What makes this site great is that everything is presented on the first page. Once the user scrolls down, they can find what they are looking for and begin customizing their design, upload their PDF and done. The overall design is nice as well, simple white and black for a clean, minimalistic look.
Signals and Cues
Discipline: Human Center Design
The home screen on my iPhone has a signal for which page I am on. It has 4 dots toward the bottom, and the dot is highlighted when I am on that page. The same is for notifications, on missed phone calls, mail, Instagram, Facebook, all these apps will use a signal similar to the red dot in the top right of the icon.
Duluth Trading Co uses a good job of signals and cues on their navigation. Click on the section you would like to view, and the signal is a highlighted tab with red text. This makes it easy for the user to view what section they are in. The navigation bar stays consistent by highlighting the tab you are on.
Above is an example of a cue on Netflix. When I scroll over a title, the title comes up and a play button appears. This gives me the cue that I can click this to play the video, and that my cursor is over this title.

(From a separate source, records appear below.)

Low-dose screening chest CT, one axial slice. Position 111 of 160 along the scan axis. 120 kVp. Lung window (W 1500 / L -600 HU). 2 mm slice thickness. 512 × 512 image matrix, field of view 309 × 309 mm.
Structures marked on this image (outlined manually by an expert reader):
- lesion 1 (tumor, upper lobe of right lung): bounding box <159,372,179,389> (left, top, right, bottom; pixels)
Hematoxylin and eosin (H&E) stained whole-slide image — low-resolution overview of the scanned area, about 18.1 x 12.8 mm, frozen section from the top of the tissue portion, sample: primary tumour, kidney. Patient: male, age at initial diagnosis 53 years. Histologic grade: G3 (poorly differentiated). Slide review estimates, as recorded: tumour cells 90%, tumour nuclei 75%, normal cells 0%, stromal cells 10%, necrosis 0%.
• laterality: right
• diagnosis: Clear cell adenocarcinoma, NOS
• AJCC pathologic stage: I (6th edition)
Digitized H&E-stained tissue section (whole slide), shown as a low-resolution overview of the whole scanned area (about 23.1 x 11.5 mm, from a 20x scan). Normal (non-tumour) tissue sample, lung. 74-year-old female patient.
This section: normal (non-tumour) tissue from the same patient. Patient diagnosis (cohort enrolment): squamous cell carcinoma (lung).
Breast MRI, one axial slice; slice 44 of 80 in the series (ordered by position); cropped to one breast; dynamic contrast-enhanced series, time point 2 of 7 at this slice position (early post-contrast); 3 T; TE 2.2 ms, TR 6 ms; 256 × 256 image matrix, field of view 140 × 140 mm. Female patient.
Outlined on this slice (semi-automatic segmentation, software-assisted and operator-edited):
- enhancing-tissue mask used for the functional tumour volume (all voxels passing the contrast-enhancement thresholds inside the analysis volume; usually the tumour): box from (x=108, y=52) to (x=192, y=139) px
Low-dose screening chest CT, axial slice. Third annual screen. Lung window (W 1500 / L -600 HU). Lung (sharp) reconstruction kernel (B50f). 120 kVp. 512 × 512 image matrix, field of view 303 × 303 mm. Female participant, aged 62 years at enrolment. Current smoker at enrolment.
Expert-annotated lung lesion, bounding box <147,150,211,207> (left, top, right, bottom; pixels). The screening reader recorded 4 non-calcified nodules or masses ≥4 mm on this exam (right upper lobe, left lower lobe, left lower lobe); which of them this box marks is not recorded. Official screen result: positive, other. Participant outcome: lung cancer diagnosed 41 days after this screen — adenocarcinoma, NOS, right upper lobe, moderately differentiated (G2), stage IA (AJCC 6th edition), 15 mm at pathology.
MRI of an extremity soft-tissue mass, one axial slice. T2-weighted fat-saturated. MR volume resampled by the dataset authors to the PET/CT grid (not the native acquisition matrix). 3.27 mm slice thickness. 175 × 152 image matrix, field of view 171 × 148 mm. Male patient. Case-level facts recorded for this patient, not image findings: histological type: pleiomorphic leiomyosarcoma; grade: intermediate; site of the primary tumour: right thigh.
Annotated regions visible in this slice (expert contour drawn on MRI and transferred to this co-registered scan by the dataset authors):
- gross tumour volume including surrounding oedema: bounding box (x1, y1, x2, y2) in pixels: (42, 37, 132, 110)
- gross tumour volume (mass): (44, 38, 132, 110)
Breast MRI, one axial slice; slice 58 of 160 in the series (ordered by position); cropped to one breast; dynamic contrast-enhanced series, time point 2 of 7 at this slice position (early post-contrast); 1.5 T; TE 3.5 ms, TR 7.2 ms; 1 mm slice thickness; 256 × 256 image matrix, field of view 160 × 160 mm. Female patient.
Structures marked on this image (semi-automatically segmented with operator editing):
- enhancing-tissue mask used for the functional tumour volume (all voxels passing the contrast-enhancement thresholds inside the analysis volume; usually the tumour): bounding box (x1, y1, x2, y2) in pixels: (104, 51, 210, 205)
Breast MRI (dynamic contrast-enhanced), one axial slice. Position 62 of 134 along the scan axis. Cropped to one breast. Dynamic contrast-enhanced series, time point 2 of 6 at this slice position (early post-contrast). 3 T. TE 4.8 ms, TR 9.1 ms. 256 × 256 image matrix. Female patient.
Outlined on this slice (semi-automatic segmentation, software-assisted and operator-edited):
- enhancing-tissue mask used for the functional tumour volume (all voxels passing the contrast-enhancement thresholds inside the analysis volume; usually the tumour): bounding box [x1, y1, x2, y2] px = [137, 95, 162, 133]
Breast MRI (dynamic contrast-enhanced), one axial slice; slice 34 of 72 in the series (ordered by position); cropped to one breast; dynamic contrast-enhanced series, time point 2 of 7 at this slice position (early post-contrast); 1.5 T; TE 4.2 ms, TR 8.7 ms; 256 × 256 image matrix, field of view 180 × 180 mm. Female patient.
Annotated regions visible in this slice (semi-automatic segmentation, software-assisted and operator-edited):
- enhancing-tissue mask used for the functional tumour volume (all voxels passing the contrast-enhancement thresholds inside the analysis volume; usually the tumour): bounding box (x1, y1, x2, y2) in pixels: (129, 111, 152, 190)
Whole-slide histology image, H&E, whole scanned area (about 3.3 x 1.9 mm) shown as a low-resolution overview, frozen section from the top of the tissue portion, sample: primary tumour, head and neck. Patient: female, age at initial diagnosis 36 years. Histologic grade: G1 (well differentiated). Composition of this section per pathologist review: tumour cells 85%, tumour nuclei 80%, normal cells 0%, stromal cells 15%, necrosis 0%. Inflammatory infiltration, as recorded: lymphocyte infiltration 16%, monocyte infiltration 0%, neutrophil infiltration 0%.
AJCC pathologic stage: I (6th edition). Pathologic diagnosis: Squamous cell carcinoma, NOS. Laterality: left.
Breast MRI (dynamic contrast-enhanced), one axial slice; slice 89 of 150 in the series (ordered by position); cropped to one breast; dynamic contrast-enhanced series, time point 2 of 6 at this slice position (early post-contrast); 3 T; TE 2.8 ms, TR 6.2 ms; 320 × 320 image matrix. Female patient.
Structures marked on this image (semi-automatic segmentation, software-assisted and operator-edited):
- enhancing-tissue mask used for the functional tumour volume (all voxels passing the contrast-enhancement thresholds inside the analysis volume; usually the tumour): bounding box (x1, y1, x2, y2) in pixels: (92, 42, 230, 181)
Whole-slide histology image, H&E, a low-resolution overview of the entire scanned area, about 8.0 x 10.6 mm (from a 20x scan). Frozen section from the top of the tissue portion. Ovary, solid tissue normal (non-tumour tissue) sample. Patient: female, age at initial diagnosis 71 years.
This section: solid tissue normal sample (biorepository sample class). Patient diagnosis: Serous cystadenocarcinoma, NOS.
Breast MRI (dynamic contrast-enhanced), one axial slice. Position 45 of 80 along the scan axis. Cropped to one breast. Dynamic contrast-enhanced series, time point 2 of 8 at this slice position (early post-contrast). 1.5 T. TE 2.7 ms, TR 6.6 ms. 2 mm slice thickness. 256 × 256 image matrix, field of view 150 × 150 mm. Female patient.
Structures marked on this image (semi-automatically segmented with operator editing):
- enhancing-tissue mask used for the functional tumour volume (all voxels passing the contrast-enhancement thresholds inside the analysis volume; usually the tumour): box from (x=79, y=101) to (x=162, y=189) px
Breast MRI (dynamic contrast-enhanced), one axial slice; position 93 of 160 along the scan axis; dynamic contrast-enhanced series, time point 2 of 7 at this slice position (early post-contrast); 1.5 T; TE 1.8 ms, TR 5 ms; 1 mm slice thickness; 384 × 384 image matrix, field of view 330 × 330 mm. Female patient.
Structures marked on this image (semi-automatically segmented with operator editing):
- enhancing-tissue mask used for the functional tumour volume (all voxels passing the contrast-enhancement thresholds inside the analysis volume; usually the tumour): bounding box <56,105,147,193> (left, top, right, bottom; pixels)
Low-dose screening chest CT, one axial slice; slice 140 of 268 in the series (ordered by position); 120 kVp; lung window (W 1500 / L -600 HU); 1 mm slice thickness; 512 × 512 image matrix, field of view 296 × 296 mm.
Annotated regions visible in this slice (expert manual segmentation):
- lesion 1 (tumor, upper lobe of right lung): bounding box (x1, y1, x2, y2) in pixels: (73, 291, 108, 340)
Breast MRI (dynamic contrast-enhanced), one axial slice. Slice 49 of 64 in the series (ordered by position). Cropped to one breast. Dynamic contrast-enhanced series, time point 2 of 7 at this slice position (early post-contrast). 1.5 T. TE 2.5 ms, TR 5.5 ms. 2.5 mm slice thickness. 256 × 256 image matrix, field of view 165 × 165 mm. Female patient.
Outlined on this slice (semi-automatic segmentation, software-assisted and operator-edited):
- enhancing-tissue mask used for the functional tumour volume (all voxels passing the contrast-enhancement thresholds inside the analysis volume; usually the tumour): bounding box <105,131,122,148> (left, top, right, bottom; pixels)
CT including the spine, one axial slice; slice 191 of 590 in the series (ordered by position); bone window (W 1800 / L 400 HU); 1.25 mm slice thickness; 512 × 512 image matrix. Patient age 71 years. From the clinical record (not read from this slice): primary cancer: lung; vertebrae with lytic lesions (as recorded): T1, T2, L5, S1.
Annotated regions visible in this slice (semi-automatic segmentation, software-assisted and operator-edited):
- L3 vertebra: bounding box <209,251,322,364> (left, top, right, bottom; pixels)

Signals and cues are a great part of design, and can really help user experience and create less hassle for the user. It can be frustrating being on a webpage, and not knowing where you are or how much steps you have left if you are filling out a form.
Discipline: Web Design
I’m a fan of scrolling, and page designs that use large high quality pictures and videos. A lot of the modern websites use almost the whole page with an image or video, and encourage the user to scroll, or offer a visual cue on what to do next. A great example of this is Great Clips website. Majority of users for the Great Clips website are going to find a store, or check wait times. Right when you get to the site a video automatically plays and at the bottom it says “Find a Salon or Check-In” and the user can click that and the page will scroll down to a map with nearby salons and wait times. It looks great, and is incredibly simple for the user. The content above the fold for Great Clips, give the user a great experience and is very user friendly.
Studies have shown as well that pixels above the fold are viewed 84% more than pixels below the fold. The image below is eyetracking from 57,453 users. This shows how important the design above the fold is and how to interact and direct the user to information. For more information on this study, follow the link below:
Discipline: Human Computer Interaction
Multi-Touch Gesture design has really grown in the last few years with the rise of mobile devices and the use of screens. The touch gestures have replaced the use of the mouse for a lot of mobile devices like tablets, ipads, and mobile phones. This design allows the user to interact with the app or webpage, and can enhance the experience.
The above picture of the mobile game “Ballz” which has a quick gesture and text for how to shoot the balls, and with one swipe down, I was playing the game and easily understood what to do. This is an example of one of the benefits of this design, and how easy it is for users to understand. The visual cues, and animation quickly teach the user what to do.
Another benefit to the multi-touch gesture design is it can save screen space. Using gestures for navigation would save screen space, and create more room for the user interface. I see nothing but unlimited opportunity with multi-touch gesture design, especially with the younger generations already experts at touch screens and what to expect.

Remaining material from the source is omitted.